The most common form of originalism
today is “public meaning originalism.” This method does not ask judges to
inquire into the subjective intentions of the people living in 1791 (or 1868). Rather,
judges should try to ascertain the original public meaning of the text. But even
if this task could be accomplished with
any certainty, the proposed answers would be unhelpful for two reasons. First,
like all other constitutional rights, the right to “keep and bear arms” is not
absolute and must be balanced against legitimate, strong, or compelling
governmental concerns depending on the right at issue. There is nothing in the
original public meaning of the Second Amendment that can help judges do that.
Most Second Amendment cases today raise issues that the people living in 1791
did not anticipate in a context they could not have imagined. To say there is
an objective public meaning of the text as applied to these new issues is
nonsense.
More
importantly, advocates of public meaning originalism accept that, even if we
can decipher that meaning as applied to a current problem, if that original
public meaning was based on incorrect facts, or if times have changed
substantially, then judges are not bound by it today. In the words
of Professor Ilan Wurman, who wrote a book summarizing public meaning
originalism, “Originalists recognize that original meaning often requires that
the application of the text evolve as modern circumstances evolve.”
Similarly, Professor Ilya Somin, a self-identifying originalist, has said
that nearly all originalists recognize that originalism “is entirely consistent
with updating the application of its fixed principles in light of new factual
information. Indeed, such updating is often not only permitted, but actually
required by the theory.”
The
issues implicated by New York residents traveling through the population-dense city with handguns by their sides has no
meaningful analogue to the world of 1791. New York has changed substantially
(think Times Square), transport has changed dramatically (horses versus cars
and buses ), and firearms are much different
today. In addition, most people with guns back then were trained to use them
because they were much harder to operate than simply pulling a trigger.
If originalist
judges are allowed, or according to Professor Somin, required, to take into
account changed conditions and new facts when reviewing whether New York State
can limit the transport of guns through New York City, then judges will simply
have to balance gun rights against gun safety in today’s world under current
conditions (which is what Alito did throughout his opinion).
The
myriad issues in the lower courts implicating the Second Amendment also suggest
the utter bankruptcy of an originalist approach to these cases. As I have written
elsewhere,
questions such as where people are allowed to possess guns; how many guns one
person may own; whether all guns are protected or just some guns; whether states
may impose rigorous licensing schemes on gun ownership; and whether automatic
weapons may be regulated differently than other guns are all issues that implicate
facts that have changed dramatically since the founding. Asking what the Second
Amendment’s original public meaning was for these difficult issues does not and
will not help judges resolve these questions.

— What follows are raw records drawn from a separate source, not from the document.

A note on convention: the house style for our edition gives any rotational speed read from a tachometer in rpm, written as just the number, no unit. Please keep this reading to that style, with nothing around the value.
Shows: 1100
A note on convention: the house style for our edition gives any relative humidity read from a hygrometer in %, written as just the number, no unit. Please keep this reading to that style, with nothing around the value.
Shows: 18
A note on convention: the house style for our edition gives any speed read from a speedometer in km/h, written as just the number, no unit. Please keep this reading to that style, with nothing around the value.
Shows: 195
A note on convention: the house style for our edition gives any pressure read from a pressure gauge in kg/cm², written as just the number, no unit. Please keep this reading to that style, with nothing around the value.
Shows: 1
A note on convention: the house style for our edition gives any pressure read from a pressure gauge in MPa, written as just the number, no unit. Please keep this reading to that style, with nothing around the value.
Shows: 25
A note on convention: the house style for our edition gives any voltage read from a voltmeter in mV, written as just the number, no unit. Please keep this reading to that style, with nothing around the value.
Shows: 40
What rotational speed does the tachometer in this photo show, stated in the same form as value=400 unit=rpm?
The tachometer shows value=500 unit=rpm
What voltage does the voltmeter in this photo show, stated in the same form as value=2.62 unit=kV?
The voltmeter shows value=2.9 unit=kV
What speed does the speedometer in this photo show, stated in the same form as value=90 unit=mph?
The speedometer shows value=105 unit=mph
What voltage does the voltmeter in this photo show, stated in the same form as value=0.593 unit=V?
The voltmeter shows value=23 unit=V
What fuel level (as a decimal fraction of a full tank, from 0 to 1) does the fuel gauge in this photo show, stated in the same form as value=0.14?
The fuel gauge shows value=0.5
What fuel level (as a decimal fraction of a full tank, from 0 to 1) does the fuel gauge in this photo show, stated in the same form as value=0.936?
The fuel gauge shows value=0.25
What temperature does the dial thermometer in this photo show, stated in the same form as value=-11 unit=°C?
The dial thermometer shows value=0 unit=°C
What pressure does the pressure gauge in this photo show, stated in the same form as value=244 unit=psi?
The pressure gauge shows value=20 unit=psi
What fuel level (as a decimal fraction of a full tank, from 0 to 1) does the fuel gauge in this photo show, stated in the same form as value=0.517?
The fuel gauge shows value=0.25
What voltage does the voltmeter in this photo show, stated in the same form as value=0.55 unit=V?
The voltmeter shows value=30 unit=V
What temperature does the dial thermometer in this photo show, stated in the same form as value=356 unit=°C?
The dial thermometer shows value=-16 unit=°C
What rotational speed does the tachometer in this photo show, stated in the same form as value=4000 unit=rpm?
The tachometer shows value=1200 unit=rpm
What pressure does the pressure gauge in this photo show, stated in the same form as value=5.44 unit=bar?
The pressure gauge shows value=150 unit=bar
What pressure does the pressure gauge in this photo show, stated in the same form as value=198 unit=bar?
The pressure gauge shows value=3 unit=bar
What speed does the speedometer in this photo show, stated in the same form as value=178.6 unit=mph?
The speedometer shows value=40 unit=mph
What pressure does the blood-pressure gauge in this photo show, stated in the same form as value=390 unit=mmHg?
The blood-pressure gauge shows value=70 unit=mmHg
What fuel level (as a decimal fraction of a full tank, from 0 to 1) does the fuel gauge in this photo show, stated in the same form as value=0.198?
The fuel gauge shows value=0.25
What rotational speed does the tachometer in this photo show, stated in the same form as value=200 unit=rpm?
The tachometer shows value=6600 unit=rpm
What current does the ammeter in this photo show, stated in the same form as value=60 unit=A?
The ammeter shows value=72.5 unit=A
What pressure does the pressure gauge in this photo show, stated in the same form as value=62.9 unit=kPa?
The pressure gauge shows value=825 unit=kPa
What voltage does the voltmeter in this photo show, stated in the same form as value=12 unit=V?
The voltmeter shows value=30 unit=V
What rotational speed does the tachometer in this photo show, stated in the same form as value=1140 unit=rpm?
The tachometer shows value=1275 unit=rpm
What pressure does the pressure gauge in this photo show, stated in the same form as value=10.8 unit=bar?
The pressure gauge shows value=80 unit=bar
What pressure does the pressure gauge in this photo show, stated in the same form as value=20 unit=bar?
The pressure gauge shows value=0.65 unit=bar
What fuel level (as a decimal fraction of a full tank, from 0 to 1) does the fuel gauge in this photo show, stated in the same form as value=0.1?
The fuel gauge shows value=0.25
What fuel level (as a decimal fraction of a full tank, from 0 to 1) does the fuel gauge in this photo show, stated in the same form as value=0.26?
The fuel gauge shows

In his concurring opinion in New York State Rifle & Pistol, Justice Kavanaugh hinted that he does not agree with how lower courts have been handing Second Amendment issues. He said that “the Court should address that issue soon, perhaps in one of the several Second Amendment cases with petitions for certiorari now pending before the Court.” When the Court inevitability hears its next Second Amendment case, it may include some originalist rhetoric in its opinion, but that rhetoric will not be sufficient to resolve the difficult issues raised by the clash of gun rights and community safety. Only a clear-eyed focus on today can lead judges to good resolutions of the hard-balancing acts required by the Second Amendment.